Sunday, July 22, 2012
Expect the Unexpected Heroines
Mary Magdalene, Apostle
22 July 2012
Saint Faith’s Anglican Church
Readings: Judith 9.1, 11-14; Psalm 42; 2 Corinthians 5.14-18; John 20.1-3, 11-14
Below are my notes for my sermon today. I decided to keep the celebration of Mary Magdalene rather than the readings for the Eighth Sunday after Pentecost. You can hear an audio recording of the actual sermon as preached at the 10.00 a.m. eucharist by clicking here.
(1) If I were to describe my basic academic orientation, it would be say that I am a historian.
(a) I value the stories of our past and I am primarily interested in why things happened in the way that they happened.
(b) I am interested in how people in various times and places understood their actions and motivations and how their cultures influenced their response to the challenges of their times.
(c) For this reason I have always loved historical fiction.
(d) Good historical fiction, in my opinion, seeks to do two things:
(i) Connect us with history in a new way and
(ii) offer us a new perspective or perspectives on that history by means of historical and fictional characters.
(2) Judith is a work of fiction written by a Palestinian Jew some one hundred and twenty-five years before the birth of Jesus of Nazareth.
(a) It tells the story of a fictitious woman who lives in a fictitious town during the time of a fictitious punitive raid conducted by the Assyrians.
(b) Judith is
(i) a childless widow who manages her own affairs;
(ii) a woman who takes initiative away from the waffling and useless male leaders of her community;
(iii) a woman who hatches her own plot and executes it;
(iv) a woman who is not afraid to use deceit and seduction to protect her community and
(v) a woman who conducts the military strategy that eventually defeats the Assyrians.
(c) She is an unexpected heroine whose story has been accepted as God’s word to us by some traditions and rejected as God’s word to us by others.
(3) The commonly-held image of Mary Magdalene is almost as much a work of fiction as Judith is.
(a) Mary Magdalene has a number of different faces.
(i) Most Christians think of her as a prostitute ‘saved’ by Jesus.
(ii) Others think that she is a woman from whom Jesus cast out seven ‘demons’.
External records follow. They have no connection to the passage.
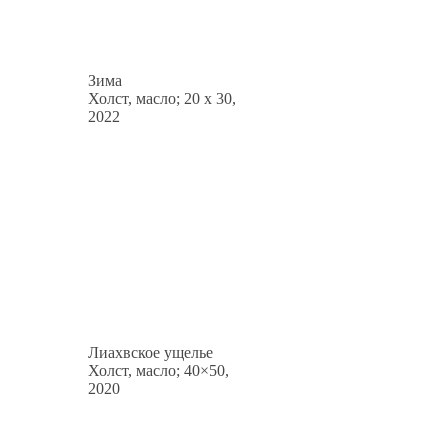
Зима
Холст, масло; 20 x 30,
2022
Лиахвское ущелье
Холст, масло; 40×50,
2020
(iii) Still others think that she is the woman who anoints Jesus’ feet with oil and her own tears.
(iv) Some think that she is all three.
(b) But what we do know is this:
(i) she is a woman who remained faithful to Jesus even to the cross
(ii) she is the first apostle, that is, the first person to have a vision of the risen Jesus and who then fulfills his commission to her to proclaim this news to the fearful and disbelieving men who formed Jesus’ closest circle.
(c) What we can say is this: She is an unexpected heroine whose story is one of the foundation stones upon which we participate in the story that God began in creation, continued in the saga of the covenants with Noah, Abraham, Moses and Jesus and lives on in us through the Spirit.
(4) You and I are not outside history; we are history.
(a) Sometimes we ‘write’ ourselves; we consciously shape our lives in a particular way.
(b) Sometimes we feel swept along by history as if we had no role to play in it.
(c) Of these two I choose to believe that we are not passive passengers in the vessel of human history; whether we are ‘great’ or ‘small’, we are the actors who make history by our choices.
(i) Even though we know that Judith is a fictional character, what matters is that the writer chose to write a story about a person who by the expectations of the time would not be considered an ‘actor’ in history.
(ii) In doing so he confronted the prejudices of his own time and presented an alternative understanding of how God might act in our lives.
(iii) Even though we can claim with certainty to know who Mary Magdalene was, other than a woman from the Galilean town of Magdala, what matters is that we know that she chose faithfulness to Jesus over security and was willing to risk ridicule to tell a bunch of men a fantastic story.
(iv) In doing so she laid the foundations for the early Christian movement and we are all heirs to her faithfulness.
(5) Here at Saint Faith’s we face a number of challenges, but we have chosen to make some decisions to shape the history of our future.
(a) No one can say with certainty what the outcomes of our choices will be.
(b) What can be said is that our choices will tell the story of a community that chose faithfulness to the mission of Jesus.
(c) We may find ourselves being unlikely heroes of this chapter of God’s story in Vancouver --- but we will not be the first. It seems we have been called into a life-long relationship with a God who finds childless widows and women of uncertain pasts to be the actors of God’s great drama of creation, redemption and renewal.
(d) Let’s do our best to make our story is as a good as the ones that have already been recorded in God’s great drama. Amen.